Start of Records to process

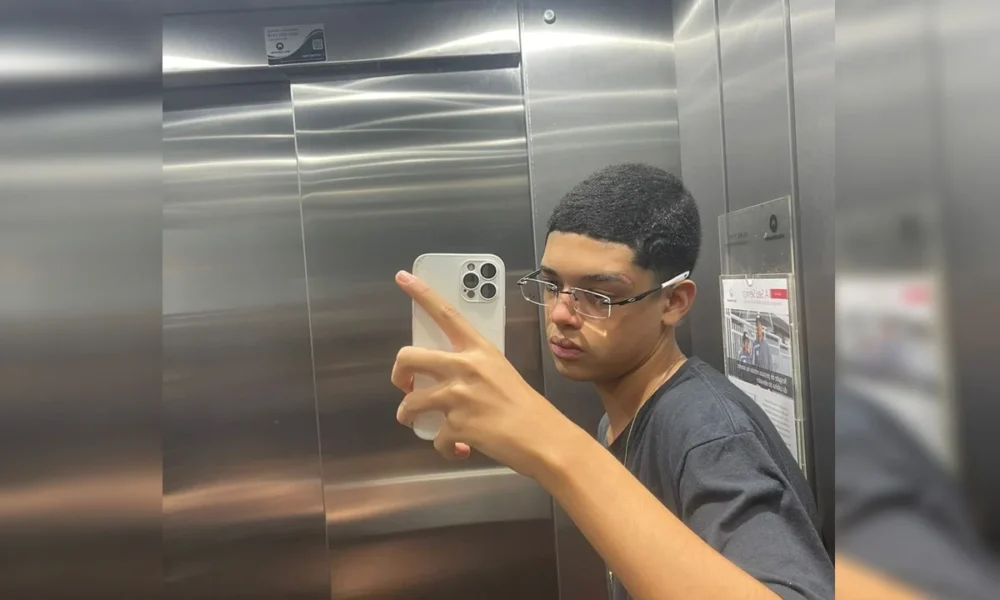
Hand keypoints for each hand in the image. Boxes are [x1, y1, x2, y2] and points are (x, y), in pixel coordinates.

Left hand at [391, 270, 580, 478]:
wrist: (544, 439)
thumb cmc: (527, 407)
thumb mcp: (501, 373)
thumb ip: (473, 370)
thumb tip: (447, 382)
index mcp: (479, 350)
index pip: (446, 314)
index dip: (422, 294)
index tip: (403, 276)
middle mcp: (465, 367)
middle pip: (408, 357)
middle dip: (397, 373)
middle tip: (403, 386)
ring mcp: (458, 397)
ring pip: (409, 404)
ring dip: (408, 416)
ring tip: (418, 423)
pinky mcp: (457, 426)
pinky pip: (435, 438)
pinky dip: (445, 448)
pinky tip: (460, 449)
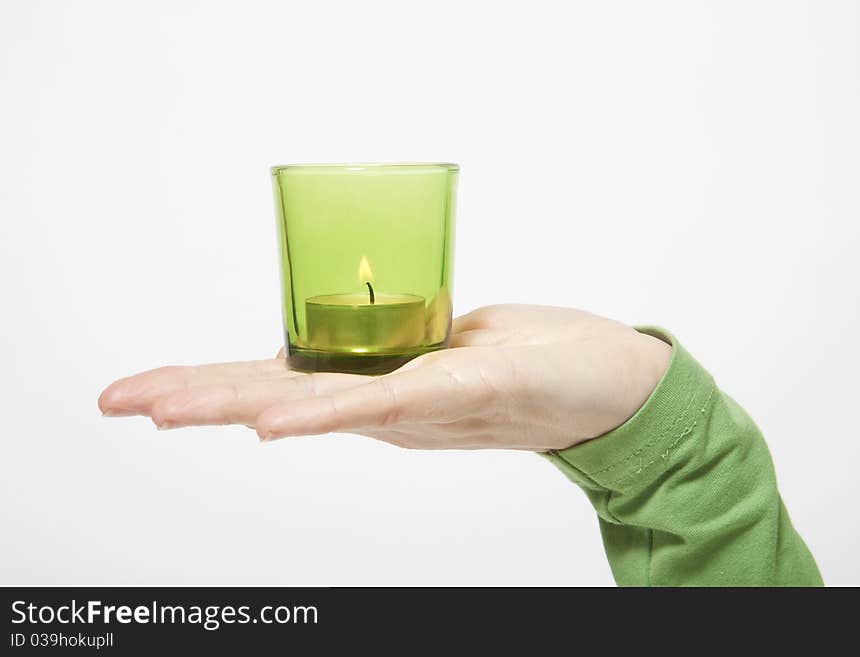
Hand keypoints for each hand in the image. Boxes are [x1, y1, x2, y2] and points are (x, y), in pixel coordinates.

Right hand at [98, 305, 670, 450]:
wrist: (611, 387)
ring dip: (238, 404)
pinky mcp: (465, 392)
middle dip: (195, 397)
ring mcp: (420, 404)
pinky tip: (272, 421)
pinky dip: (324, 410)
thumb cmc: (531, 359)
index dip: (209, 385)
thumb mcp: (450, 344)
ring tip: (168, 409)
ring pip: (316, 404)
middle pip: (278, 397)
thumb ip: (398, 349)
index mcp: (376, 385)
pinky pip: (386, 400)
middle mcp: (386, 404)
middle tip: (119, 401)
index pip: (279, 383)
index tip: (145, 391)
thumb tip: (359, 331)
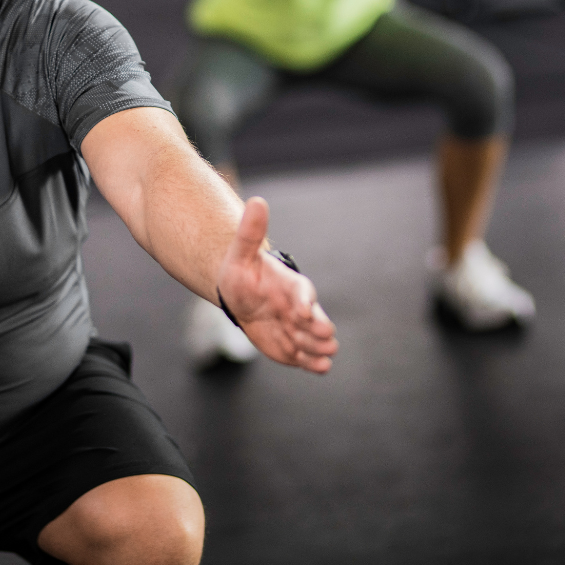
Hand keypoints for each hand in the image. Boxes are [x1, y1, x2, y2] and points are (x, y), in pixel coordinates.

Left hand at [216, 197, 337, 372]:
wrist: (240, 298)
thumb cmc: (242, 274)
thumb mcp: (240, 254)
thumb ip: (250, 232)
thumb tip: (257, 200)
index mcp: (294, 287)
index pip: (307, 293)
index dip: (306, 303)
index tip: (300, 313)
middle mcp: (305, 310)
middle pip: (324, 326)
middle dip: (312, 334)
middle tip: (290, 331)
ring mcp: (304, 332)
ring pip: (324, 347)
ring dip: (310, 351)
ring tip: (291, 345)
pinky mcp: (300, 350)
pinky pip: (315, 362)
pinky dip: (312, 365)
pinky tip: (301, 362)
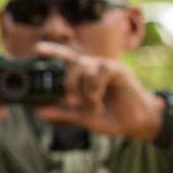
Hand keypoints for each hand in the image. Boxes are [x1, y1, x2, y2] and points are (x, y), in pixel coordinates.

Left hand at [30, 41, 163, 138]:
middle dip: (67, 81)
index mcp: (80, 77)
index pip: (64, 60)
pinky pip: (101, 71)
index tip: (37, 49)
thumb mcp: (81, 118)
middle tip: (71, 101)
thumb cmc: (108, 118)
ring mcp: (105, 67)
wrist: (135, 123)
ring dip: (84, 89)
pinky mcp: (118, 70)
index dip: (52, 51)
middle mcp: (91, 68)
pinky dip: (96, 87)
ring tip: (91, 105)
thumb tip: (38, 112)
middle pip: (72, 62)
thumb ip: (62, 113)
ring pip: (85, 67)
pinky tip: (98, 99)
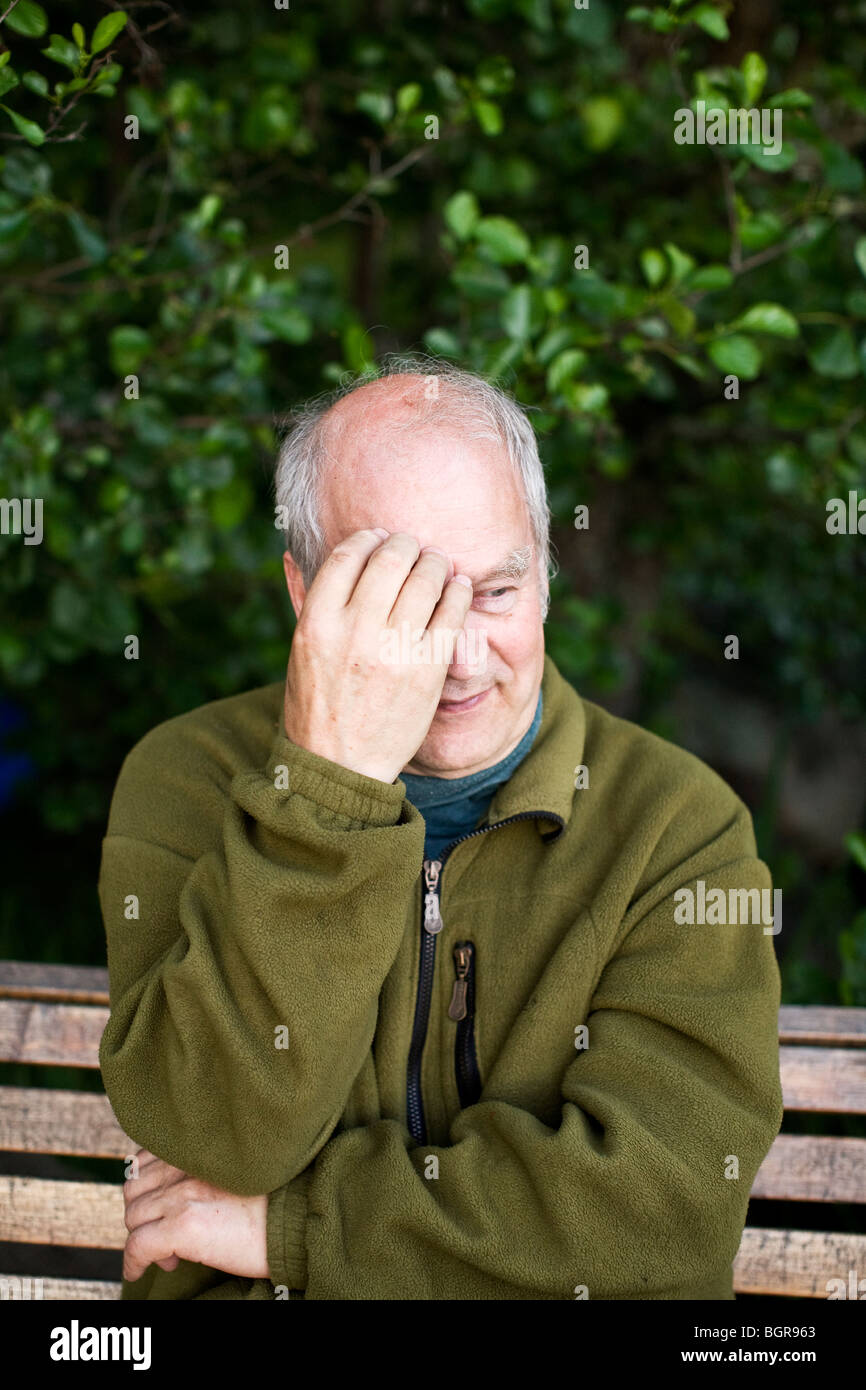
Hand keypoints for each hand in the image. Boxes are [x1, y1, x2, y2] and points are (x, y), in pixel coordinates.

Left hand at [122, 1149, 269, 1281]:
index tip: (160, 1206)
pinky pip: (138, 1245)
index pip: (146, 1161)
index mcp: (198, 1150)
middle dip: (142, 1213)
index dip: (147, 1187)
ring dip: (141, 1236)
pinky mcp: (184, 1226)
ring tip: (166, 1254)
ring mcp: (183, 1195)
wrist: (299, 1218)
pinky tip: (138, 1271)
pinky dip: (133, 1261)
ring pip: (133, 1217)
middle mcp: (185, 1167)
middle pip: (135, 1189)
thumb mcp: (237, 1171)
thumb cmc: (277, 1197)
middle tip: (164, 1235)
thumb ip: (205, 1172)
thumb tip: (182, 1200)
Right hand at [283, 529, 472, 782]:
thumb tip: (293, 553)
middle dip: (407, 544)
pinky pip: (452, 613)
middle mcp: (354, 631)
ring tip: (438, 564)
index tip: (379, 538)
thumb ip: (304, 601)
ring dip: (436, 563)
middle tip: (415, 547)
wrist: (341, 765)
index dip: (368, 538)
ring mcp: (393, 650)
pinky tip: (458, 588)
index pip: (348, 555)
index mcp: (317, 623)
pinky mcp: (427, 669)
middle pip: (391, 559)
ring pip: (426, 580)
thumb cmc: (317, 706)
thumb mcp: (299, 652)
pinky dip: (459, 592)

End of Records to process

- [To do] Filter the records above down to the lines containing "wrist".

- [Response area]
wrist: (544, 439)
wrist: (611, 387)
wrist: (240, 298)
wrist: (135, 123)
wrist: (299, 1218)
wrist: (341, 765)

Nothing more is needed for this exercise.